The soldier folding the flag was a young woman, dark hair in a tight bun at her neck and her face solemn and nearly expressionless as she folded the flag. Each bend of the fabric smoothed deliberately with a white gloved hand before moving to the next fold, down the entire length of the flag until the solder at the other end, a young man with a round, young face, tucked the ends of the flag into the triangle, taking time to carefully smooth and secure every bit, every wrinkle.
This was a packet that was not going to come undone. This was a duty that was not going to be rushed. This was a ritual that was as carefully and deliberately performed for an old man long away from his service and his uniform, just as it was for the young soldiers who might have died recently. At the end they gave it to his wife, who wanted to protest, and maybe didn't want it at all, but who took it, trying earnestly to tell this young man, this stranger, this soldier, that Will had been a man of peace. As if that meant that he couldn't be here, in this military place.
Everyone was very respectful to us as we filed out, to complete the ceremony and then complete the ritual, with the breaking of bread and the celebration of life.
And on and off during this entire event, this entire day, I thought about ritual. I thought about how we place ourselves in the context of ritual and custom, to ease emotion. To create space for our minds to work through whatever we have to do now. I thought about the meaning of the senses, the sharing of photos, the sharp report of seven guns firing together three times, the food we eat as we spend time together and the touch of a hug.

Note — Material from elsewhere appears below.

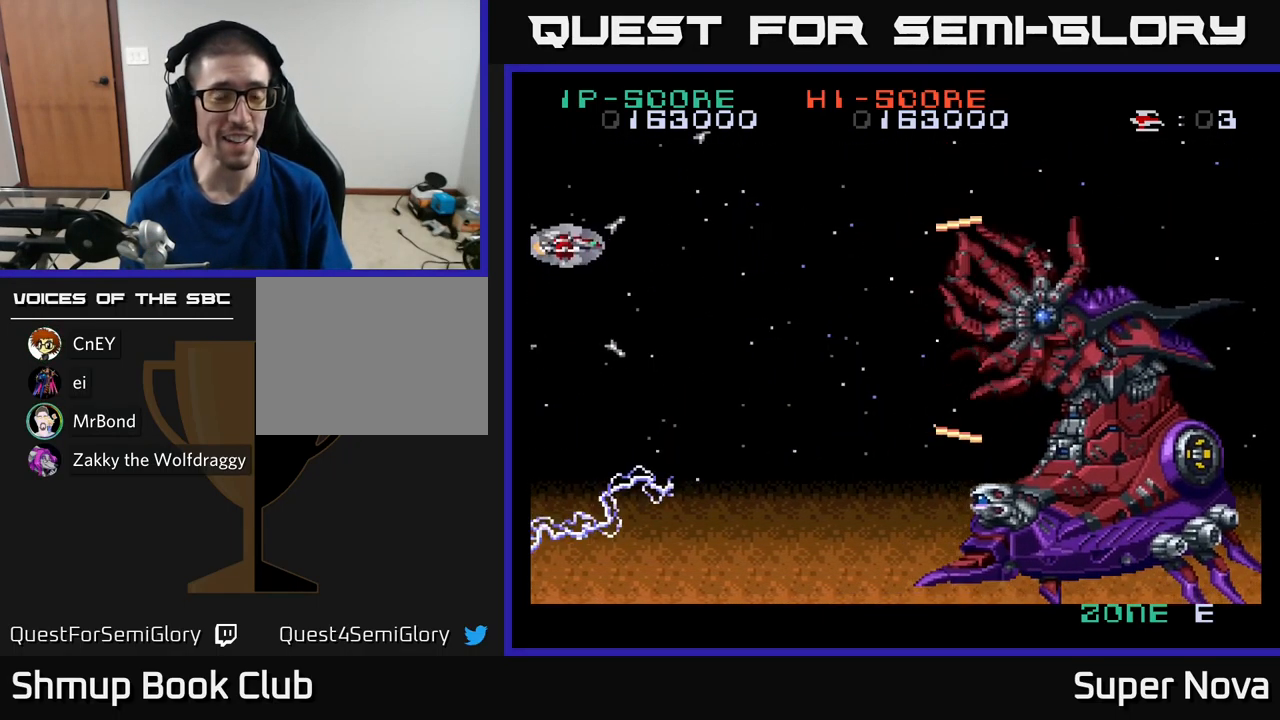
{"buttons": ["X", "DPAD_RIGHT"], "left_stick": "center", "right_stick": "center", "events": [[17, "DPAD_UP", "up"], [33, "DPAD_RIGHT", "down"], [67, "DPAD_DOWN", "down"], [83, "DPAD_RIGHT", "up"], [334, "DPAD_RIGHT", "down"], [367, "A", "up"], [467, "DPAD_DOWN", "up"]]}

How did we develop rituals? What is it about us that creates rituals to deal with the events of our lives? As I listened to Suzanne talk about the use of prayer, meditation and sometimes even things like Tarot cards to access the archetypes of our nature, of our waking dream space, I thought about the rituals of art making.

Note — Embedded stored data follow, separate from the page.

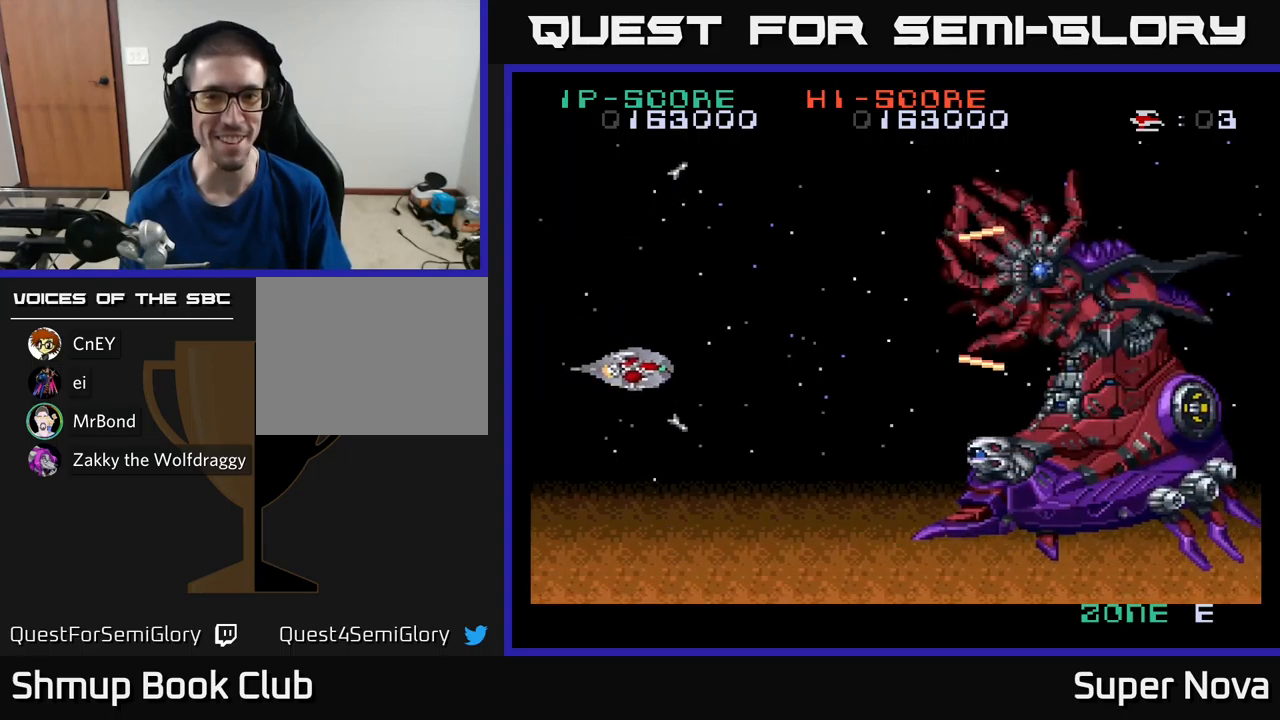
{"buttons": ["X"], "left_stick": "center", "right_stick": "center", "events": [[17, "DPAD_UP", "down"], [50, "DPAD_RIGHT", "up"], [84, "DPAD_LEFT", "down"], [217, "DPAD_LEFT", "up"], [400, "DPAD_UP", "up"]]}
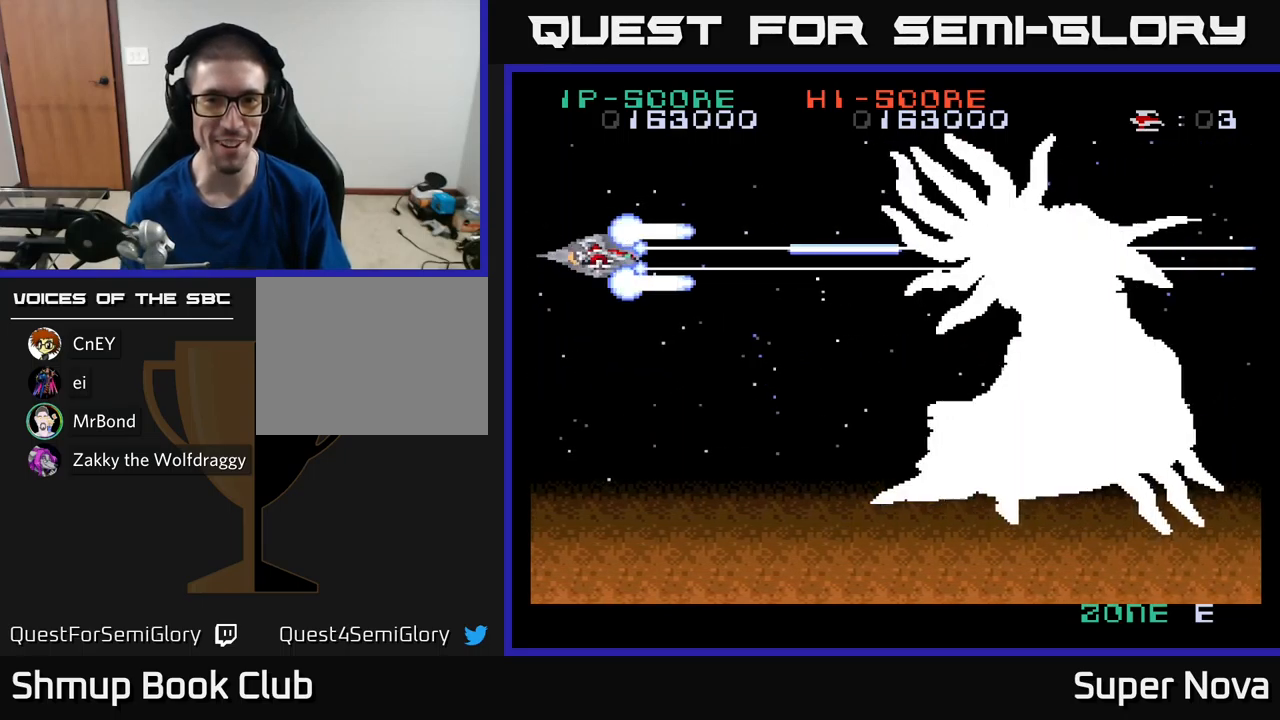
{"buttons": ["X", "DPAD_DOWN"], "left_stick": "center", "right_stick": "center", "events": [[134, "DPAD_DOWN", "down"]]}
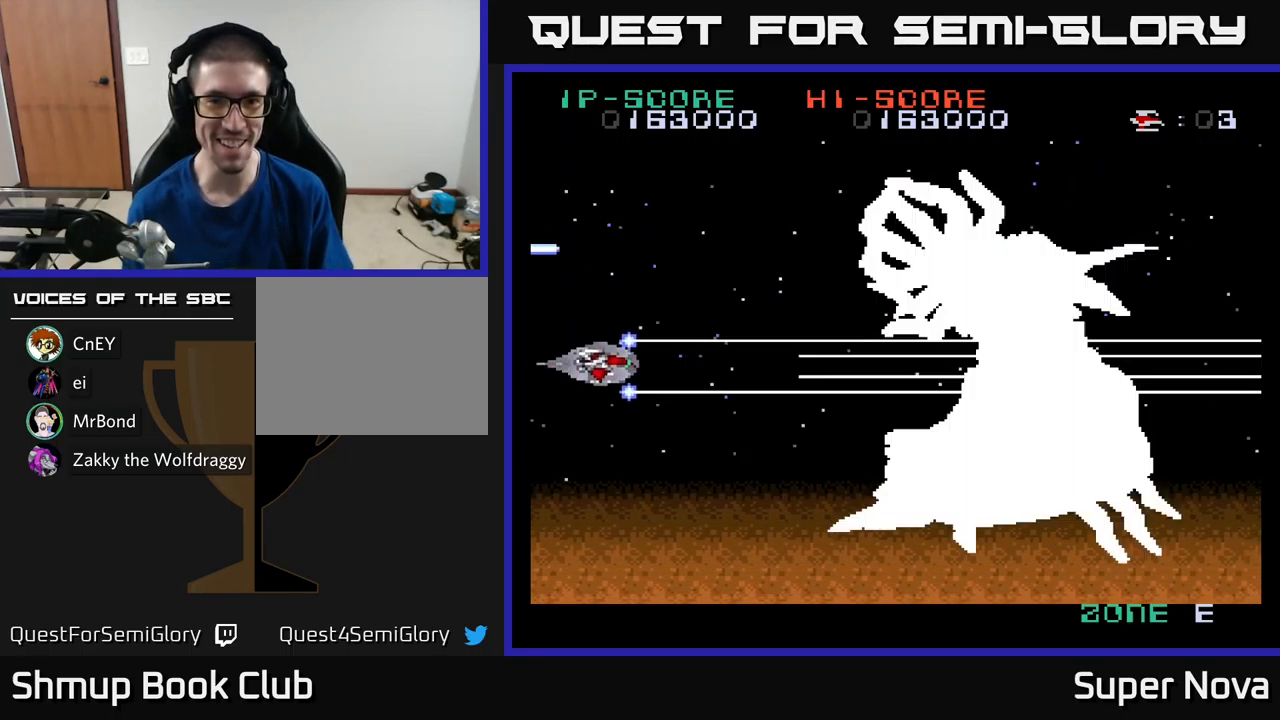
{"buttons": ["A", "X", "DPAD_UP", "DPAD_LEFT"], "left_stick": "center", "right_stick": "center", "events": [[34, "DPAD_RIGHT", "down"], [117, "A", "down"], [150, "DPAD_RIGHT", "up"], [300, "DPAD_DOWN", "up"], [334, "DPAD_UP", "down"], [350, "DPAD_LEFT", "down"], [384, "DPAD_UP", "up"], [450, "DPAD_UP", "down"]]}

I read an article recently where an artist, talking about his work and his method, said that the Jewish philosophy is that art is as much about the materials used as what you do with them. That you invest, through your time and attention and intention, added meaning to the materials you select and that you use to create your art. To make important art, you use important materials.
Subject matter, thought process, that zen state when you are working and your hands just seem to be doing what they're doing without you even knowing exactly what it is that you are doing or why, these are all made relevant through the ritual of creating art.
It seems to me that once you go through something like that, the question of whether or not anyone else likes it is actually irrelevant. Someone will see it and understand. Someone will recognize the layers of intent and attention wrapped in and around the work, like the thick waxy coating on an encaustic painting, deepening and coloring the subject. And you will have succeeded, even if you never make a dime.
But its more than that. Because the same is true of your life. Intention, attention, respect for your materials, love of the results, fearless movement in your own direction, listening for the voice of inspiration and heeding the delicate, tentative, almost invisible call of intuition, of the pattern. These are the things that create value in a life, just the same as in a work of art.
And it is a wise person who, at the end of their life, has given that to those around them. Freely, and without reserve.
What is the difference between someone who wants to be an artist and someone who is? I believe it is the person who has incorporated the ritual of art, not merely the act, who is the artist. Suzanne is right, there is no one magic formula or task. There are many. And, like any ritual, they only become more powerful, more meaningful with repetition.